In Uganda, a nurse carrying the HIV virus has been jailed for knowingly trying to infect a child in her care, with the virus, via a needle. There are mixed feelings however, over her sentence as some people are of the opinion that her sentence was already biased due to her status. Continue reading…..
According to Daily Mail;
A HIV+ nurse was sentenced to three years in jail today for criminal negligence after she pricked herself with a needle before injecting a child. Rosemary Namubiru, 64, was convicted for using a intravenous needle on the child after pricking herself – a decision slammed as ‘deeply flawed’ by HIV/AIDS campaigners.
Throughout her trial, the nurse maintained she was not acting in malice and the incident was an accident. Two tests have shown the child was not infected with HIV, according to court records.

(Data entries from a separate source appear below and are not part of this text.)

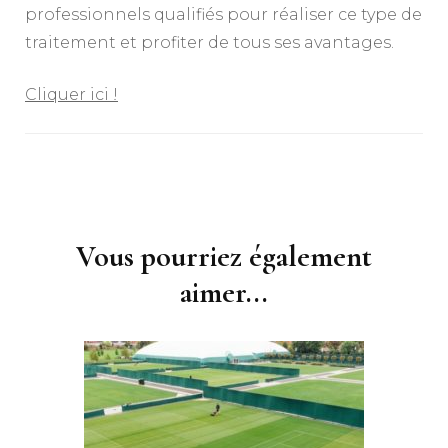
professionnels qualifiés pour réaliser ce type de
traitement et profiter de tous ses avantages.
Cliquer ici !
Navigation
d'article
Vous pourriez également
aimer...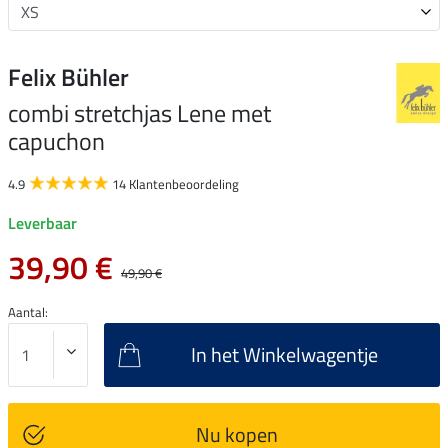
Felix Bühler
combi stretchjas Lene met
capuchon
4.9
14 Klantenbeoordeling
Leverbaar
39,90 €
49,90 €
Aantal:
In het Winkelwagentje
Nu kopen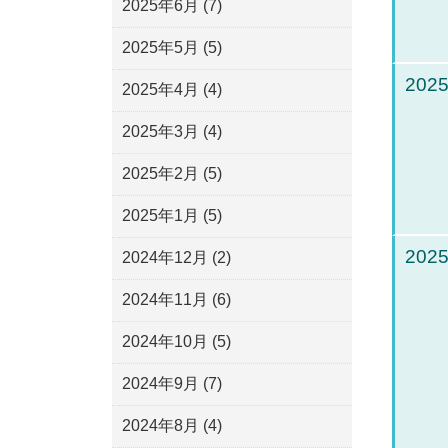
2025年6月
(7)
2025年5月
(5)
2025
2025年4月
(4)
2025年3月
(4)
2025年2月
(5)
2025年1月
(5)
2025
2024年12月
(2)
2024年11月
(6)
2024年10月
(5)
2024年9月
(7)
2024年8月
(4)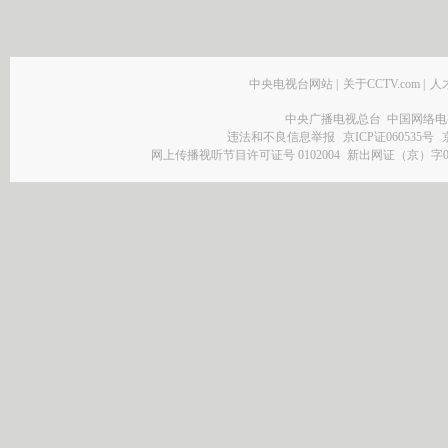
中央电视台网站
|
关于CCTV.com
|
人
中央广播电视总台 中国网络电
违法和不良信息举报
京ICP证060535号
网上传播视听节目许可证号 0102004
新出网证（京）字0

A DFID spokesperson said: ‘We ended direct payments to the Ugandan government last year.’ According to the Overseas Development Institute, the country received $1.6bn (£960m) in total from western countries in 2011, making it the world’s 20th largest aid recipient.
Following the incident in January this year, the nurse was later denied bail in a controversial decision by a magistrate who ruled that she posed a danger to the public. The nurse was charged under a colonial-era law against negligence that spreads a deadly disease.
However, since she was charged, Ugandan lawmakers have passed a law specifically criminalizing the intentional transmission of HIV as part of the government’s efforts to stem the growing rate of HIV in this East African country. That measure also has been criticized by groups that say such a law will be difficult to enforce and may also be used to violate the rights of people living with HIV.
Some organizations said her trial was unwarranted and she should only have faced disciplinary action from the local nurses’ association. Asia Russell from the Global Access Project said: ‘The deeply flawed ruling shows that stigma and discrimination against people with HIV is alive and well in Uganda.’Because of her HIV status, Rosemary’s trial was plagued from the beginning with bias. Rosemary never had the presumption of innocence, the Constitution guarantees.’
Many Ugandans, however, see her case as a shocking example of malice or negligence by a trusted medical worker. Namubiru’s arrest was widely covered in the Ugandan press, with some dubbing her, the ‘killer nurse’ – a description that some activists said violated her right to a fair trial.
According to the most recent survey by Uganda’s Ministry of Health, 7.3 percent of the Ugandan population has HIV – up from about 6 percent a decade ago.
At least 60 countries criminalize the transmission of HIV or the failure to disclose one’s HIV status to sex partners, according to AIDS-Free World.